Copy out the entries below word for word, from the very first line through the line that contains "Q0 = qSketchRegion(id", and stop there.

-- start of DATA FOR THE TASK --

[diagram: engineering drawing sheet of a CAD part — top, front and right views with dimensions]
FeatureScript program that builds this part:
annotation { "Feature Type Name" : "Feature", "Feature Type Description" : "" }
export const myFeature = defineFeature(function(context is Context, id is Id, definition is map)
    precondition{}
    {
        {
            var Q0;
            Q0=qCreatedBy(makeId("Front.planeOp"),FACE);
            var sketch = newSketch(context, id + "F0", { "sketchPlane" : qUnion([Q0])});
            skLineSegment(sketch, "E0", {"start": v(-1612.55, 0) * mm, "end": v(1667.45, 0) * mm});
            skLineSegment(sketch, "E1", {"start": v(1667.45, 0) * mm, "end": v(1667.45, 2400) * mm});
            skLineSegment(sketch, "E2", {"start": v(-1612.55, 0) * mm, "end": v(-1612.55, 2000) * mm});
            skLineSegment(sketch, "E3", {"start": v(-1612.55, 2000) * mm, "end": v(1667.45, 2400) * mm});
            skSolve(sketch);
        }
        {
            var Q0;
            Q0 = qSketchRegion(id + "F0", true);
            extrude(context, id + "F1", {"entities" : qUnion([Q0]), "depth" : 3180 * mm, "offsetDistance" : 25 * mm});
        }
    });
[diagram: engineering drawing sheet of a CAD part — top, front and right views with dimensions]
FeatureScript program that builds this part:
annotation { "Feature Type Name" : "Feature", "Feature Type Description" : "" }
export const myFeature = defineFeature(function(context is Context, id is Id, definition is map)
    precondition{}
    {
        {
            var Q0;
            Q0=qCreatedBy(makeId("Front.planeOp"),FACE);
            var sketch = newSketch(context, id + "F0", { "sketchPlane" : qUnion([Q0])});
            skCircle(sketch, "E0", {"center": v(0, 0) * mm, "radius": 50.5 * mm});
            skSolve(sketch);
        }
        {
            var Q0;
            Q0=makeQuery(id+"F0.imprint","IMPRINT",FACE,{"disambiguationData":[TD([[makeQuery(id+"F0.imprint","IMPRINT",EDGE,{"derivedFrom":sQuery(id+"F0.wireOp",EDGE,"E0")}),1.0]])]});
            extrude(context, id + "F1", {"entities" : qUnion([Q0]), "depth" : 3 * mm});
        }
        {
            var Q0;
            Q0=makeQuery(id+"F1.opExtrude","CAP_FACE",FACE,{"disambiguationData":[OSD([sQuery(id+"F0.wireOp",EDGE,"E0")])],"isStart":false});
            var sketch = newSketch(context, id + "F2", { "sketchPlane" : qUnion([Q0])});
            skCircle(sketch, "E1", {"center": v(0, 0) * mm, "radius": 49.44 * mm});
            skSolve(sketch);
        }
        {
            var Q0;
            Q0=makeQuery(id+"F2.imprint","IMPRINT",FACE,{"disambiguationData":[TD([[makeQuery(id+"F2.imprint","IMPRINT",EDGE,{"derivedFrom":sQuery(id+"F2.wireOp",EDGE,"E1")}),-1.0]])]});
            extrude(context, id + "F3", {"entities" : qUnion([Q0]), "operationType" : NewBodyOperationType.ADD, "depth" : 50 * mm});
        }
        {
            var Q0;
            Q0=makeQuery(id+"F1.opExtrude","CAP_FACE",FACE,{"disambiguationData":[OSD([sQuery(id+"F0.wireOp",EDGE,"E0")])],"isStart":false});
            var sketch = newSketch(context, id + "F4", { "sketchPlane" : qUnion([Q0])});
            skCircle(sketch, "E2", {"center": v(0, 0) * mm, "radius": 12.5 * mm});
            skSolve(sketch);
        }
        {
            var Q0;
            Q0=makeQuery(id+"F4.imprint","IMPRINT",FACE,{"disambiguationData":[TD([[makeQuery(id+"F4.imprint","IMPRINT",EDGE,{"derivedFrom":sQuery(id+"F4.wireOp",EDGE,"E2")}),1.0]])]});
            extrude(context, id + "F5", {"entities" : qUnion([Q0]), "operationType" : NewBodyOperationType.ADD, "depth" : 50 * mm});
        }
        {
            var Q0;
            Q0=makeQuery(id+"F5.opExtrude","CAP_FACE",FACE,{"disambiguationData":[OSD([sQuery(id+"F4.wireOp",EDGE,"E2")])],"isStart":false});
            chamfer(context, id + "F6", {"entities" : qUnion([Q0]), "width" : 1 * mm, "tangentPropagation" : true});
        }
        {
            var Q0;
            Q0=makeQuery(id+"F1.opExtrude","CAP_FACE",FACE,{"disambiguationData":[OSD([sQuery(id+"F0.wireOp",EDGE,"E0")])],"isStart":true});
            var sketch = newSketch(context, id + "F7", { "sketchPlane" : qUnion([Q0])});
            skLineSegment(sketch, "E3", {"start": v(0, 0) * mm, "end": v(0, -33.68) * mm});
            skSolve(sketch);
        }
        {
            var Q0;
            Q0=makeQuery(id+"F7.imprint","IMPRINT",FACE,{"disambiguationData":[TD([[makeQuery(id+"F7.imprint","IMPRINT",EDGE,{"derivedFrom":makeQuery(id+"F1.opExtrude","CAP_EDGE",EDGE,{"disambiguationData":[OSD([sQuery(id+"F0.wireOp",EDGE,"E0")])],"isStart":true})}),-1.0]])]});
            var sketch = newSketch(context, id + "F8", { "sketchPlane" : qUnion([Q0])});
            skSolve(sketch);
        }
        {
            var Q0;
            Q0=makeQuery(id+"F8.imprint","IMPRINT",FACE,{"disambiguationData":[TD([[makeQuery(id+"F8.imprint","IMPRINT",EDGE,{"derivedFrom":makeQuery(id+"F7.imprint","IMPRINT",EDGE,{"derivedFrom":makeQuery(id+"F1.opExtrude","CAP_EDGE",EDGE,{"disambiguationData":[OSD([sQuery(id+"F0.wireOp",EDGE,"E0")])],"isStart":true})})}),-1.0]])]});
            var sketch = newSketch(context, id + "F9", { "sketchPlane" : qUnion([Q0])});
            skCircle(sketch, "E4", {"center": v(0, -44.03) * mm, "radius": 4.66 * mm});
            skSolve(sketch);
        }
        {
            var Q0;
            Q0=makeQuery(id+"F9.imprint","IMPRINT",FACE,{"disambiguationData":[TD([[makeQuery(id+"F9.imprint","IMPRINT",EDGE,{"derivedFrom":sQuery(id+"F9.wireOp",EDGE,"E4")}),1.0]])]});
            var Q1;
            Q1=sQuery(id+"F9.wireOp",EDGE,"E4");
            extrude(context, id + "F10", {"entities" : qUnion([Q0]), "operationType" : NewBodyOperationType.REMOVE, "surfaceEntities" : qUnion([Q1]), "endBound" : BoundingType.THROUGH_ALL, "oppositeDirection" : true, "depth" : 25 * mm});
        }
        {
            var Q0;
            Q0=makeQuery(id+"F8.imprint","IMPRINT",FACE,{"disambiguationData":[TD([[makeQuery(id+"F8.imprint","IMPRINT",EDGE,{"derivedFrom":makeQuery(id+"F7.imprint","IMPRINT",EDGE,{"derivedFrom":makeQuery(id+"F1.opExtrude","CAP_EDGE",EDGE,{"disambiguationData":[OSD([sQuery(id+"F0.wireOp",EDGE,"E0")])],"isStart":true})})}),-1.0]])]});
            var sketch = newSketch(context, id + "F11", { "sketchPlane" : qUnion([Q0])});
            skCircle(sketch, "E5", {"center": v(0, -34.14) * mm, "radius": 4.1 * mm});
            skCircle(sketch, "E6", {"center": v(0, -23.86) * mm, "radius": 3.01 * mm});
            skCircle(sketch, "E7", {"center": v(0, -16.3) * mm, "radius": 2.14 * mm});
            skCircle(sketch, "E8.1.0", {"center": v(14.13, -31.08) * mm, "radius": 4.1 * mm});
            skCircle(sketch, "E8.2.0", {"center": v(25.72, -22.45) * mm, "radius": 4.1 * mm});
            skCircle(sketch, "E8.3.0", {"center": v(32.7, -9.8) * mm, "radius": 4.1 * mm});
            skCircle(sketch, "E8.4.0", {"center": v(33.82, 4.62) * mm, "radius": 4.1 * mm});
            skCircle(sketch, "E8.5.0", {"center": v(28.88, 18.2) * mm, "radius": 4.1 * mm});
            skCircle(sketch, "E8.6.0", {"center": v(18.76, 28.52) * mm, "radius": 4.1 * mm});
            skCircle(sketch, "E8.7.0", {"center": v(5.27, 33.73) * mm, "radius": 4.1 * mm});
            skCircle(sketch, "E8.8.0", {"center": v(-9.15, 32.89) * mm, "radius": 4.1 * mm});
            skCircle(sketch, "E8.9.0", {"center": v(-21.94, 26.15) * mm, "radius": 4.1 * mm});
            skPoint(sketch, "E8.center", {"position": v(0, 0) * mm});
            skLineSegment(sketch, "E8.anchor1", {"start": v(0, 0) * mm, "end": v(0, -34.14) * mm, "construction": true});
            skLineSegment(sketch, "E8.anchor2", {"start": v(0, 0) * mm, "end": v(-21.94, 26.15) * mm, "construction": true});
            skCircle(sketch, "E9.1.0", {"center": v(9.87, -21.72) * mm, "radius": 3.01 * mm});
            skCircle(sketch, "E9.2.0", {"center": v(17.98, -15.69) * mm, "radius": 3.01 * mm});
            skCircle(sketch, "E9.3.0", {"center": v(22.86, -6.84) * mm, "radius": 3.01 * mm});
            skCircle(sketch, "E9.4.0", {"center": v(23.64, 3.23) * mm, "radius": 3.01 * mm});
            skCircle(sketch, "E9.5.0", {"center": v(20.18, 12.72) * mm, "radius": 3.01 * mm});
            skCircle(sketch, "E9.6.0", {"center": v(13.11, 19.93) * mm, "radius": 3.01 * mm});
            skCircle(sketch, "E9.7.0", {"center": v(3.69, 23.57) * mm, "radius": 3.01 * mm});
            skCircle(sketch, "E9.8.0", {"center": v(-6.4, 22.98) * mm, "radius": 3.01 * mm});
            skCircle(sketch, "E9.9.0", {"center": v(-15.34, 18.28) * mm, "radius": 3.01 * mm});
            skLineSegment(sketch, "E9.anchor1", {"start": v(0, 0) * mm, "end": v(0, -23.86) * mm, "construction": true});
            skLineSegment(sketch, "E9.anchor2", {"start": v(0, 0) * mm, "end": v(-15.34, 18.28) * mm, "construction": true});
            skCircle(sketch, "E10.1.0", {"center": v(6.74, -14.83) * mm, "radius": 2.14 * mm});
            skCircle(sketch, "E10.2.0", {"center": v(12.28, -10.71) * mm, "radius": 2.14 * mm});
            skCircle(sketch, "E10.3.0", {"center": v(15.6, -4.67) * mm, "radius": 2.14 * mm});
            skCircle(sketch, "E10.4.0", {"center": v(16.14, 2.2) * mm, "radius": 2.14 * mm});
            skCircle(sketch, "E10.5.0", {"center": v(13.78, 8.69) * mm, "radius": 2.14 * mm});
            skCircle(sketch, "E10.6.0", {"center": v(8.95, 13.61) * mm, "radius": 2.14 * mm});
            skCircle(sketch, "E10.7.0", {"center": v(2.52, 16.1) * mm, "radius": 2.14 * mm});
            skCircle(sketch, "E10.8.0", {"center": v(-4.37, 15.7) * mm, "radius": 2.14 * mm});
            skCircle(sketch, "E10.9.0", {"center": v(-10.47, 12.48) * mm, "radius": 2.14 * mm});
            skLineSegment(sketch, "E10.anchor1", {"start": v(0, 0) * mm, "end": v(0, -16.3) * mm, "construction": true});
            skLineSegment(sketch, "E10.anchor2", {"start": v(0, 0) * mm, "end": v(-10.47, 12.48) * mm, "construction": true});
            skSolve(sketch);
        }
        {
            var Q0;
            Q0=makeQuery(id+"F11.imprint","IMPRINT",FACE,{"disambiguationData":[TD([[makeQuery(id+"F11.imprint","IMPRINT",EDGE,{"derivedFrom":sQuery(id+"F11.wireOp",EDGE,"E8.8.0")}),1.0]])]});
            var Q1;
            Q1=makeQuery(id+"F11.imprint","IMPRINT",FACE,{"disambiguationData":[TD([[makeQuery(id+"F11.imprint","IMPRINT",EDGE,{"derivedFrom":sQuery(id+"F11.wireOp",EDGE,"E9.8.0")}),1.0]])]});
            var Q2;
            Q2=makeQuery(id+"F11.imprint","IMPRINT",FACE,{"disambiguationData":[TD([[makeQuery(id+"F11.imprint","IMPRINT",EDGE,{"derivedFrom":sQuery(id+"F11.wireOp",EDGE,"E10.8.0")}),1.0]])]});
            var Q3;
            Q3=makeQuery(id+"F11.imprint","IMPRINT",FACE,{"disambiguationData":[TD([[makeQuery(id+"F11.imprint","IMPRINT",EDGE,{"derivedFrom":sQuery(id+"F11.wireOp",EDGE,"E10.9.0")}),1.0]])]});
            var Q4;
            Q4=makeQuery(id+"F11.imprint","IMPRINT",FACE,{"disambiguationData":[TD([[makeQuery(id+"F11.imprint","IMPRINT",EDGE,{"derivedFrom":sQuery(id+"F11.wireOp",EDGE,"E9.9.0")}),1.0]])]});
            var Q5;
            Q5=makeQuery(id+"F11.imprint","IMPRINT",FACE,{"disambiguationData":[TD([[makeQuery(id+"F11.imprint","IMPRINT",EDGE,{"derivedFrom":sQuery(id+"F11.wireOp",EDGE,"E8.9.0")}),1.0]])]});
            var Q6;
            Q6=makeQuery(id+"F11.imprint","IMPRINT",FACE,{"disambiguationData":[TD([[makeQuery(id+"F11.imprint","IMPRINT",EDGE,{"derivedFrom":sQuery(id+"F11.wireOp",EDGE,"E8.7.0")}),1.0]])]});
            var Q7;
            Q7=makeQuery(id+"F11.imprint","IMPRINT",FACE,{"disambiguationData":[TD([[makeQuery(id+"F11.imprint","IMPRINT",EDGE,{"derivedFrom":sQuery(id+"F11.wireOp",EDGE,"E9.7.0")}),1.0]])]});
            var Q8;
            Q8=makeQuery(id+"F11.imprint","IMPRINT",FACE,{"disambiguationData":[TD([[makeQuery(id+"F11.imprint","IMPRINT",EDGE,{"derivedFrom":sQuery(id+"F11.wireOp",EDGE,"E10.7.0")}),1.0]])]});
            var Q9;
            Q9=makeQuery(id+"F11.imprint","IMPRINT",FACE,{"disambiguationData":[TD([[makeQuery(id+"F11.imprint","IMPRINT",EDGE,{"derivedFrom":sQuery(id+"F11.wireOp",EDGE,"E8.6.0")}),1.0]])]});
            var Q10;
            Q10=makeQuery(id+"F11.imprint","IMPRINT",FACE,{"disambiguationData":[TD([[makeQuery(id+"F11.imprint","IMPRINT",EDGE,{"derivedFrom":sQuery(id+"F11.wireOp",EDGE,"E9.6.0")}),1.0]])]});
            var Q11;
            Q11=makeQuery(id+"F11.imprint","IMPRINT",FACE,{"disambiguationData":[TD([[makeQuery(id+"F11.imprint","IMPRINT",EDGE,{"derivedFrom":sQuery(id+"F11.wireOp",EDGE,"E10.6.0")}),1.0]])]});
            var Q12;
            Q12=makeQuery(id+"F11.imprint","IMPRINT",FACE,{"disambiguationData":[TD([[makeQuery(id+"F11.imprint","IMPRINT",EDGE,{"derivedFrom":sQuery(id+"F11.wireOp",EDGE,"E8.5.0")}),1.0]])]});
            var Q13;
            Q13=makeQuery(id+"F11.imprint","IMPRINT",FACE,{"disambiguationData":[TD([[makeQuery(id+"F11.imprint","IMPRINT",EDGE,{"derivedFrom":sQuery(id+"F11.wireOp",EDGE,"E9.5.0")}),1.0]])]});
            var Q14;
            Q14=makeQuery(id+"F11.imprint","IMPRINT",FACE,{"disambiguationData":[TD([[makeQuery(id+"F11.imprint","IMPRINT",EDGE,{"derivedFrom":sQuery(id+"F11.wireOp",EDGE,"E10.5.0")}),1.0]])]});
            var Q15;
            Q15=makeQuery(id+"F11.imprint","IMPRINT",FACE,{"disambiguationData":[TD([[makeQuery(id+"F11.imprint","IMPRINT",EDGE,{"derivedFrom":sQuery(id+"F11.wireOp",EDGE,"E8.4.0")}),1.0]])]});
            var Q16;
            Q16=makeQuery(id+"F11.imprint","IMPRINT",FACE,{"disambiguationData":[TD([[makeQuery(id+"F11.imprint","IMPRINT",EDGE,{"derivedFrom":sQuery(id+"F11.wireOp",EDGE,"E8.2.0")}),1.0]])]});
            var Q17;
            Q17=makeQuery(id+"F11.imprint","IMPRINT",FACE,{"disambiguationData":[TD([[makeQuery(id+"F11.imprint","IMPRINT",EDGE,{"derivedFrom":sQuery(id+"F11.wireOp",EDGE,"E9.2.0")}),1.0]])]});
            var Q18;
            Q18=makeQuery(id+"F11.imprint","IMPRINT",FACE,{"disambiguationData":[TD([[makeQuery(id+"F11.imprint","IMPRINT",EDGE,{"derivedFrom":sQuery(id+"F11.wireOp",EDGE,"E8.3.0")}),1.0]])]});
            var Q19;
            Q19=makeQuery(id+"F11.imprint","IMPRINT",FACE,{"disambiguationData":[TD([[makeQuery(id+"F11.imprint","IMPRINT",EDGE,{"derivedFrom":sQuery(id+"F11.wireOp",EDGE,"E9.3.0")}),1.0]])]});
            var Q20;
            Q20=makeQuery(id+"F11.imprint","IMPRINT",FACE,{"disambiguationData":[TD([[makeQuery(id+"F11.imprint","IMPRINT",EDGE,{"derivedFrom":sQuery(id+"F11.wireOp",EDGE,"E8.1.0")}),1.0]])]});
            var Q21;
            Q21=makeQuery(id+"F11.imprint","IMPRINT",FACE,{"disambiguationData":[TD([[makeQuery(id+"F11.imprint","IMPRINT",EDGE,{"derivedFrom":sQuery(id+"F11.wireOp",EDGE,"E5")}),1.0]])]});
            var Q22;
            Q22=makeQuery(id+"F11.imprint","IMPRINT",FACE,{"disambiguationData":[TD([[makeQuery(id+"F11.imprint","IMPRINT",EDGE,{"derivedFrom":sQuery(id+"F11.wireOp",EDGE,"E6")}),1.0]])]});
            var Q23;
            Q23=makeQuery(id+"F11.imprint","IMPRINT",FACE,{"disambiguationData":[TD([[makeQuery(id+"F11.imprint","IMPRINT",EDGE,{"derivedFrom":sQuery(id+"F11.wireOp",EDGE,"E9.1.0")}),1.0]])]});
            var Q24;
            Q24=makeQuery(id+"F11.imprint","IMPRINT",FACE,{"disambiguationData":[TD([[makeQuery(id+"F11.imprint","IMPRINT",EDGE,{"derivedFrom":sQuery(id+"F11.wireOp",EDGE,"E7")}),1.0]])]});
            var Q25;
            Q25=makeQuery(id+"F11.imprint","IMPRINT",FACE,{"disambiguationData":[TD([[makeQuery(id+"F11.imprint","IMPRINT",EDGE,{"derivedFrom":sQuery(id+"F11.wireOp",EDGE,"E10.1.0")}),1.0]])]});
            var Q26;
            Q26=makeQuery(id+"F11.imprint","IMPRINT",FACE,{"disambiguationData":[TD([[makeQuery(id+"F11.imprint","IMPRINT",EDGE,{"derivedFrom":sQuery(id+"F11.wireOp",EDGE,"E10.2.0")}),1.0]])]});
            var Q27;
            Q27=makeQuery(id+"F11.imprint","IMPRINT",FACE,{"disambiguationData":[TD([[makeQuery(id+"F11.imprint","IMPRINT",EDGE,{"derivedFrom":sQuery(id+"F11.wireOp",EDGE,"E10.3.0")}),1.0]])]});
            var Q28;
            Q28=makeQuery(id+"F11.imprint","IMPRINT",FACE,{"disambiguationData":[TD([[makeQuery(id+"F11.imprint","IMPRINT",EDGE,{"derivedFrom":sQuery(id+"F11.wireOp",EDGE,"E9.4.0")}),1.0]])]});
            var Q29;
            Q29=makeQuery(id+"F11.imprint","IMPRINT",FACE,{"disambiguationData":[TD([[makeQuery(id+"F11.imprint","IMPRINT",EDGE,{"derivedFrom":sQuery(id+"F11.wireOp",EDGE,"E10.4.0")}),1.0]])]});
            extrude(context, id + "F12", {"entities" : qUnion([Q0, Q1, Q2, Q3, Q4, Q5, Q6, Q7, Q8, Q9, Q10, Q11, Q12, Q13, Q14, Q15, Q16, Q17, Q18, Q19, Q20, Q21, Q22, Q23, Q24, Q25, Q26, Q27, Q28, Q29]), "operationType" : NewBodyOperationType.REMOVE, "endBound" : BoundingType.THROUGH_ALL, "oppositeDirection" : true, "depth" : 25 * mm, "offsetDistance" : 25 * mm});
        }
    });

-- end of DATA FOR THE TASK --

**FULL RESPONSE:**
[diagram: engineering drawing sheet of a CAD part — top, front and right views with dimensions]
FeatureScript program that builds this part:
annotation { "Feature Type Name" : "Feature", "Feature Type Description" : "" }
export const myFeature = defineFeature(function(context is Context, id is Id, definition is map)
    precondition{}
    {
        {
            var Q0;
            Q0=qCreatedBy(makeId("Front.planeOp"),FACE);
            var sketch = newSketch(context, id + "F0", { "sketchPlane" : qUnion([Q0])});
            skLineSegment(sketch, "E0", {"start": v(-1612.55, 0) * mm, "end": v(1667.45, 0) * mm});
            skLineSegment(sketch, "E1", {"start": v(1667.45, 0) * mm, "end": v(1667.45, 2400) * mm});
            skLineSegment(sketch, "E2", {"start": v(-1612.55, 0) * mm, "end": v(-1612.55, 2000) * mm});
            skLineSegment(sketch, "E3", {"start": v(-1612.55, 2000) * mm, "end": v(1667.45, 2400) * mm});
            skSolve(sketch);
        }
        {
            var Q0;
            Q0 = qSketchRegion(id + "F0", true);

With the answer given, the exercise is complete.